* Begin SOURCE EXTRACT *

********************
Evaluation Procedure
********************

We provide a script to evaluate your model with multiple random trajectories and
to compute the average reward over all runs.

Please execute this before submitting your code as you need to report your
reward along with the submission.  We will also evaluate submissions on our side
with an identical script (only with a different set of goals), so by testing on
your side, you make sure that your code will also run for us.


evaluate_policy.py
==================

For the evaluation, you have to provide a file ``evaluate_policy.py`` at the
root of your package, which takes a trajectory as input and should execute your
policy in the simulator, writing the resulting actions and observations to a
file.

If you are using the rrc_example_package_ as base for your own package, you
already have template for the ``evaluate_policy.py``.  Otherwise, simply copy
that file from the example package to your own one.

In ``evaluate_policy.py`` replace the ``RandomPolicy`` with your own policy.
You may also replace our gym environment if you are using a custom one.  Apart
from this, do not change anything in that file to ensure it stays compatible
with our evaluation pipeline.  See the comments in the file for more
information.


Run the Evaluation
==================

The rrc_example_package_ contains a script ``rrc_evaluate_prestage.py`` (found
in the ``scripts/`` directory) which runs your ``evaluate_policy.py`` on a
number of random trajectories.

* End SOURCE EXTRACT *
* Begin SUPPLIED RECORDS *

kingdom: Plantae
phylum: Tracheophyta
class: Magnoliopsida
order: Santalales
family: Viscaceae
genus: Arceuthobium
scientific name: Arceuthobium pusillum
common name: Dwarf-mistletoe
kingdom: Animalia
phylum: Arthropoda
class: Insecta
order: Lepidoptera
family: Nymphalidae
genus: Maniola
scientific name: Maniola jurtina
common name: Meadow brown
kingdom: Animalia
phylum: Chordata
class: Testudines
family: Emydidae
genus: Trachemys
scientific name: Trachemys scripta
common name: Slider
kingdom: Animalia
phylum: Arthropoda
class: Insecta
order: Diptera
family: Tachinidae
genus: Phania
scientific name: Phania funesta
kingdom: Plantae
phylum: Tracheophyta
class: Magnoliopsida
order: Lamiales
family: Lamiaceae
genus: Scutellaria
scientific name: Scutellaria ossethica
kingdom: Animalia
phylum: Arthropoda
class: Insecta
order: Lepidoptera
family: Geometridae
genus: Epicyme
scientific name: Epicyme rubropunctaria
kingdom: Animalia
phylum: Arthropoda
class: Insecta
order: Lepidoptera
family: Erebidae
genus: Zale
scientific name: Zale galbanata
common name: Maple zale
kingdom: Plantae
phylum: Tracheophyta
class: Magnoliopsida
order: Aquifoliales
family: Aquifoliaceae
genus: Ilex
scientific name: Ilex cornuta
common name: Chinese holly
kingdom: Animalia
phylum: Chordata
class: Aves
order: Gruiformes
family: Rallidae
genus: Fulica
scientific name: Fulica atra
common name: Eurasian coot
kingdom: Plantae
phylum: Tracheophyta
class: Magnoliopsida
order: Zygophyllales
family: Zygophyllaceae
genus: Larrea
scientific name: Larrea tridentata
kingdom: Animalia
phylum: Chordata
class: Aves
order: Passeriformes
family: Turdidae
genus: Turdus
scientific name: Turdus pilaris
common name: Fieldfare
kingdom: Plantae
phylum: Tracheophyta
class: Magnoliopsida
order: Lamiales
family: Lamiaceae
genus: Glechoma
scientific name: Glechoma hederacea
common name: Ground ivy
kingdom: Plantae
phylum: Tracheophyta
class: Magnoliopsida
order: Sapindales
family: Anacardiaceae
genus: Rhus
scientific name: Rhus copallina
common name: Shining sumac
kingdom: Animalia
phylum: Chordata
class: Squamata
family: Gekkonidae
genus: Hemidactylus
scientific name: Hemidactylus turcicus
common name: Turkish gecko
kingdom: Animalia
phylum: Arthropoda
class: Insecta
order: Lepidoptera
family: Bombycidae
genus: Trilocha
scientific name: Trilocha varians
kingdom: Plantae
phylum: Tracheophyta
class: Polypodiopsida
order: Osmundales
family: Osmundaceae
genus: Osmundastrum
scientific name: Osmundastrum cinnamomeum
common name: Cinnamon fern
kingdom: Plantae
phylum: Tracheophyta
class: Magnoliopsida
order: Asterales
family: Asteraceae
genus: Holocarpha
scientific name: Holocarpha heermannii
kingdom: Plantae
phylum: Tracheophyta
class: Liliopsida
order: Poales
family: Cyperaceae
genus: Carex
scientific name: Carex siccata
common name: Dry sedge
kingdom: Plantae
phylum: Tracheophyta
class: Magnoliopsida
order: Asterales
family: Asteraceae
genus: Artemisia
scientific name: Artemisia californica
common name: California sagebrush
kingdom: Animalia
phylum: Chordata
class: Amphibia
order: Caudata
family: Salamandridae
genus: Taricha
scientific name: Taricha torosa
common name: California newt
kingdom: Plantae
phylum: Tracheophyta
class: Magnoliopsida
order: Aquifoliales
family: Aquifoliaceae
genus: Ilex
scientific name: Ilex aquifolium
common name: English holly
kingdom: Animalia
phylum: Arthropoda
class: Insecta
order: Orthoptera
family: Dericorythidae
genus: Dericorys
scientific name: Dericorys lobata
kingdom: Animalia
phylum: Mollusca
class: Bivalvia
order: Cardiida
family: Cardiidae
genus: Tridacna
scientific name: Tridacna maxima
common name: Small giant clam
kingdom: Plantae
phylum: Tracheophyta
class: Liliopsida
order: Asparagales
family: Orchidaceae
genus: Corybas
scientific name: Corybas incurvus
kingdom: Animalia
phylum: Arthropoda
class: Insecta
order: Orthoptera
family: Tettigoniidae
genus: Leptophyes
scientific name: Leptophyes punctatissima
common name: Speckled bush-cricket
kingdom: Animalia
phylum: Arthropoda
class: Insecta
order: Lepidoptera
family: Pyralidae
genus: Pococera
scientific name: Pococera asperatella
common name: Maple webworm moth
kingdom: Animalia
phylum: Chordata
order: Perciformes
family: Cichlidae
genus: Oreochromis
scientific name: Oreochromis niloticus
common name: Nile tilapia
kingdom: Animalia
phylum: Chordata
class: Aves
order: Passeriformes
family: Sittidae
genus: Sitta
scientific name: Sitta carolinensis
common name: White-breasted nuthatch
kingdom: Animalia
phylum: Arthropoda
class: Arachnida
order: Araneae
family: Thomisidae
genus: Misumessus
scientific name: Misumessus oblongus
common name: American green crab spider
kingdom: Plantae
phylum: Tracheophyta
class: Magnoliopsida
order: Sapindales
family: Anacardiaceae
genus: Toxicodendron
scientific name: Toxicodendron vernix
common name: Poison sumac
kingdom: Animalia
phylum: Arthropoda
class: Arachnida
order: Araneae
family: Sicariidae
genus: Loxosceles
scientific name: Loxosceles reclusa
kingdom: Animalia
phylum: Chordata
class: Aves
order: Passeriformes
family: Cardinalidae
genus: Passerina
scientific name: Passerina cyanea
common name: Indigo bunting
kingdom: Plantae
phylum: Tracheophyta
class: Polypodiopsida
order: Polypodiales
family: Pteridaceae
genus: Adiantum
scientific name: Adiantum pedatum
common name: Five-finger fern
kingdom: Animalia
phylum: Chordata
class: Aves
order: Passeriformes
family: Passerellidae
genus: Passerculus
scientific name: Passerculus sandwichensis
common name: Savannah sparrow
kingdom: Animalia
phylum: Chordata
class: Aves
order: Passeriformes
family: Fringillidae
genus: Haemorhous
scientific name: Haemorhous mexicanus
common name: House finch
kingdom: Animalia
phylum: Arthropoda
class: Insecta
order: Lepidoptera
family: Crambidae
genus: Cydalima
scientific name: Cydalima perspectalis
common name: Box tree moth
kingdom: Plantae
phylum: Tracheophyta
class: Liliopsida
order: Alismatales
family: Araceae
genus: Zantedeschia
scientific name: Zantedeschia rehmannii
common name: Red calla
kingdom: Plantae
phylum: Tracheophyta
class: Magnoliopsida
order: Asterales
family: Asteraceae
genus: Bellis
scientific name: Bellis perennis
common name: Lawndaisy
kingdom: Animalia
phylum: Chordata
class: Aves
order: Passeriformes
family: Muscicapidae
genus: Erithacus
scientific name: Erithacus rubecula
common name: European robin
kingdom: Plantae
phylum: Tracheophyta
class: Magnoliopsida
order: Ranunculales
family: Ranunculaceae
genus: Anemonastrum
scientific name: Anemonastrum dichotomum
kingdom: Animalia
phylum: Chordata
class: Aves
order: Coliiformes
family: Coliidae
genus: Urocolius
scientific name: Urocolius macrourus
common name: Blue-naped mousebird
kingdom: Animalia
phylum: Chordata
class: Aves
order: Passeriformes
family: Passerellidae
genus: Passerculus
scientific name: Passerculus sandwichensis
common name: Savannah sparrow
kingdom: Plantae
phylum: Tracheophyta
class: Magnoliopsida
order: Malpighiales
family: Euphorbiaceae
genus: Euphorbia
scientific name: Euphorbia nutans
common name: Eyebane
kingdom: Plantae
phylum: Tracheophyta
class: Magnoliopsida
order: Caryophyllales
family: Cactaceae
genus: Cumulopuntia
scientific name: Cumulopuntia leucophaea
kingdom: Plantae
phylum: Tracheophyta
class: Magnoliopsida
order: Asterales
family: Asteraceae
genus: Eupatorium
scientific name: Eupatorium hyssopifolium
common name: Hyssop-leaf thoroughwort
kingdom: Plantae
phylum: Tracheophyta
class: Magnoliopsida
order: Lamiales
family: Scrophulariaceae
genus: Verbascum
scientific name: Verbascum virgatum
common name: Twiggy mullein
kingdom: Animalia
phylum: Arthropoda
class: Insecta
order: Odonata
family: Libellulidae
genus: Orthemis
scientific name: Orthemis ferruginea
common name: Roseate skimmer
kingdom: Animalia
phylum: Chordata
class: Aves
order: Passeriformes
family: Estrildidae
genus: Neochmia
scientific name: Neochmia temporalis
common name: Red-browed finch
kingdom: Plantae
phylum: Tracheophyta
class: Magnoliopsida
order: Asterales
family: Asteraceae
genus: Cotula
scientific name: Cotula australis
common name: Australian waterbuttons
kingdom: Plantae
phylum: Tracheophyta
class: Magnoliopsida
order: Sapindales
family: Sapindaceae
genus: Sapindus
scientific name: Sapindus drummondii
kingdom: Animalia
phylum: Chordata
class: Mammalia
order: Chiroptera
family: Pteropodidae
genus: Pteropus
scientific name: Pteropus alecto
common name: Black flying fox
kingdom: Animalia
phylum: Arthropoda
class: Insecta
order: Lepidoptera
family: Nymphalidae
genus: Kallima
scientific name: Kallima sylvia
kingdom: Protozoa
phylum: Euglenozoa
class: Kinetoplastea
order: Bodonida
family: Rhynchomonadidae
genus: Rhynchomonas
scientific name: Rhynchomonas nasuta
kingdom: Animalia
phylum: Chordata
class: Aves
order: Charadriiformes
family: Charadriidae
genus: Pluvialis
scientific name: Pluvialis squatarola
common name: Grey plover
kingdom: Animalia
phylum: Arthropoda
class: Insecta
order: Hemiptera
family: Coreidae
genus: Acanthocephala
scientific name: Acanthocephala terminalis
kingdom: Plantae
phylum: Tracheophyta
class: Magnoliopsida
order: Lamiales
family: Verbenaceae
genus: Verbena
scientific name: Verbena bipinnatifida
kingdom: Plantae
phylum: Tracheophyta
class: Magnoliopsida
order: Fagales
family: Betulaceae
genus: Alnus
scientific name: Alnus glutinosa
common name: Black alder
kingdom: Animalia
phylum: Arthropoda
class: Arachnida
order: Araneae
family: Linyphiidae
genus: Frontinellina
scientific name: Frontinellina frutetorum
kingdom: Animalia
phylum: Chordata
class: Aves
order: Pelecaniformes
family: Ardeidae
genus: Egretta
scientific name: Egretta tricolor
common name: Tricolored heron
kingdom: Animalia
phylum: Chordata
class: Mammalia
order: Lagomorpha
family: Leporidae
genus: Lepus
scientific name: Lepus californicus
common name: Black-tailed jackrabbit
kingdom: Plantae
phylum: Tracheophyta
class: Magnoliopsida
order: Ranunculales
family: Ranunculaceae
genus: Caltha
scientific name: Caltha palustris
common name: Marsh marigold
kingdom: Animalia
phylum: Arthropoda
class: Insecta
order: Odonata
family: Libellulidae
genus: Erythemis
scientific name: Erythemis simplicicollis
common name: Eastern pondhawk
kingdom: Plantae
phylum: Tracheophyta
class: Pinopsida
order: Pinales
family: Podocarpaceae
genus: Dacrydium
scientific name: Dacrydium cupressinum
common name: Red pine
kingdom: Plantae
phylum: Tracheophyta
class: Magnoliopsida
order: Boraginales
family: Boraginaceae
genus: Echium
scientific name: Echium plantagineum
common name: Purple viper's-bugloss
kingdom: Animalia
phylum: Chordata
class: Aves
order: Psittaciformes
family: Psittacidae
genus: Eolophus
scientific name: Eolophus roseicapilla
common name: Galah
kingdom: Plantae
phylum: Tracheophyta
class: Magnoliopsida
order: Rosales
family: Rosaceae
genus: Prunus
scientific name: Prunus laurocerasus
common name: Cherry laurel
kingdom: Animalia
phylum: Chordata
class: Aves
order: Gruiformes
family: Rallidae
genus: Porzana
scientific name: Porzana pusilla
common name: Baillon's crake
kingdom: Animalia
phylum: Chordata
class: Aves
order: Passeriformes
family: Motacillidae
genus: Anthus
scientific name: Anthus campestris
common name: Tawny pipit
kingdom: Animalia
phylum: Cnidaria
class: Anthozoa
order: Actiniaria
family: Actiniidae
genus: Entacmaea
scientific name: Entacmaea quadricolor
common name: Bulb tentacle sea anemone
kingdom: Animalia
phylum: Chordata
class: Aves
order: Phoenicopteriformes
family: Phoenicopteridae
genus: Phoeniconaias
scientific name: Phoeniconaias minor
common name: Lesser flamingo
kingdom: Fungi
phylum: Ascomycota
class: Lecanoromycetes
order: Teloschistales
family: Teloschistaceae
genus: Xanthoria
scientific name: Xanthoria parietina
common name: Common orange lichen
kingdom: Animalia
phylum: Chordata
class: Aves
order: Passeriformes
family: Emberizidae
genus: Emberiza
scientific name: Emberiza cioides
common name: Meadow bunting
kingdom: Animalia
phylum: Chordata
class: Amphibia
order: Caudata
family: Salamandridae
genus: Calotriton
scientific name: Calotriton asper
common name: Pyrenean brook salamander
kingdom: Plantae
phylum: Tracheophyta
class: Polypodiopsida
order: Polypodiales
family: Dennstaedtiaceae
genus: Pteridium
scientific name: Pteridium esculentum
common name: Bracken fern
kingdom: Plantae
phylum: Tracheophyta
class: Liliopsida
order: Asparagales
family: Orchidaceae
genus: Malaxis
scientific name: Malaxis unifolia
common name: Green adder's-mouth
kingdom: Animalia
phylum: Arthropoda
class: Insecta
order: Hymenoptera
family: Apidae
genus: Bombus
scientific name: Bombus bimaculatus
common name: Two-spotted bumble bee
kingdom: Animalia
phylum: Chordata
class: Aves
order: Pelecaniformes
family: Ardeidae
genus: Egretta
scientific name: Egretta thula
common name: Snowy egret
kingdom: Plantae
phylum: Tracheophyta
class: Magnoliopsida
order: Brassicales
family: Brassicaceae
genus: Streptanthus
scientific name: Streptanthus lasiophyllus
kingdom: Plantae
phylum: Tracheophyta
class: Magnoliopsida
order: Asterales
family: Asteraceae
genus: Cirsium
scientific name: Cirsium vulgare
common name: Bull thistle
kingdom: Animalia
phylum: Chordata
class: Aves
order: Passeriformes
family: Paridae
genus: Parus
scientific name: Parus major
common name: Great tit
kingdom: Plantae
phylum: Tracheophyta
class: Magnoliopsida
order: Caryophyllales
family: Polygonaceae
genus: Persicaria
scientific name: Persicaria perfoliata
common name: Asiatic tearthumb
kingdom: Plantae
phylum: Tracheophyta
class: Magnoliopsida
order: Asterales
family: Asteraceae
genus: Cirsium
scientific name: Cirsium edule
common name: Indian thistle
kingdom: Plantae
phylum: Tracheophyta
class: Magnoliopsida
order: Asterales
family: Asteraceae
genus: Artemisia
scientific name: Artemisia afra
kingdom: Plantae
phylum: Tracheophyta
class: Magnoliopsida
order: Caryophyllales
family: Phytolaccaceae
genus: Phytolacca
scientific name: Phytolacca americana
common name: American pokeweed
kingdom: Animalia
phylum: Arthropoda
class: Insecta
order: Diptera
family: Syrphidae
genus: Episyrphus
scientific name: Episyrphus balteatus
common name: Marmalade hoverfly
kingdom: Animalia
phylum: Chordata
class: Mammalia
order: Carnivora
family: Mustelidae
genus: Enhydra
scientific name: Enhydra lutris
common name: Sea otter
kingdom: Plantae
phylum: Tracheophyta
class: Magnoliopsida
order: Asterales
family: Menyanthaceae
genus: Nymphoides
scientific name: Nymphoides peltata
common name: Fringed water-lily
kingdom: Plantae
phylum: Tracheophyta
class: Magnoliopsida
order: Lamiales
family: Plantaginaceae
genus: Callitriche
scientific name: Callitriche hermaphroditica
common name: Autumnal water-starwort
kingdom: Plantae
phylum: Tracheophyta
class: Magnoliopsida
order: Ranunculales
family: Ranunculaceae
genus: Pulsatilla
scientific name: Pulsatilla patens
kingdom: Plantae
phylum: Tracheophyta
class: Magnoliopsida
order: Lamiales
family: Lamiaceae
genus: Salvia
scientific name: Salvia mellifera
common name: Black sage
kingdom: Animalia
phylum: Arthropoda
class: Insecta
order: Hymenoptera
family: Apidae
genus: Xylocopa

* End SUPPLIED RECORDS *

• TASK SET
(1) Could you update the evaluation procedure text from "If you are using the" to "information.", with "gym environment" swapped for "simulation environment"?
(2) In the evaluation procedure text, which directory holds the script ``rrc_evaluate_prestage.py``?
(3) How would you put this sentence from the evaluation procedure text into Spanish: "You may also replace our gym environment if you are using a custom one."

• OUTPUTS BY TASK
(1)
If you are using the rrc_example_package_ as base for your own package, you
already have template for the ``evaluate_policy.py``.  Otherwise, simply copy
that file from the example package to your own one.

In ``evaluate_policy.py`` replace the ``RandomPolicy`` with your own policy.
You may also replace our simulation environment if you are using a custom one.  Apart
from this, do not change anything in that file to ensure it stays compatible
with our evaluation pipeline.  See the comments in the file for more
information.

(2) The ``scripts/`` directory of the rrc_example_package.

(3) También puedes reemplazar nuestro entorno de gym si estás usando uno personalizado.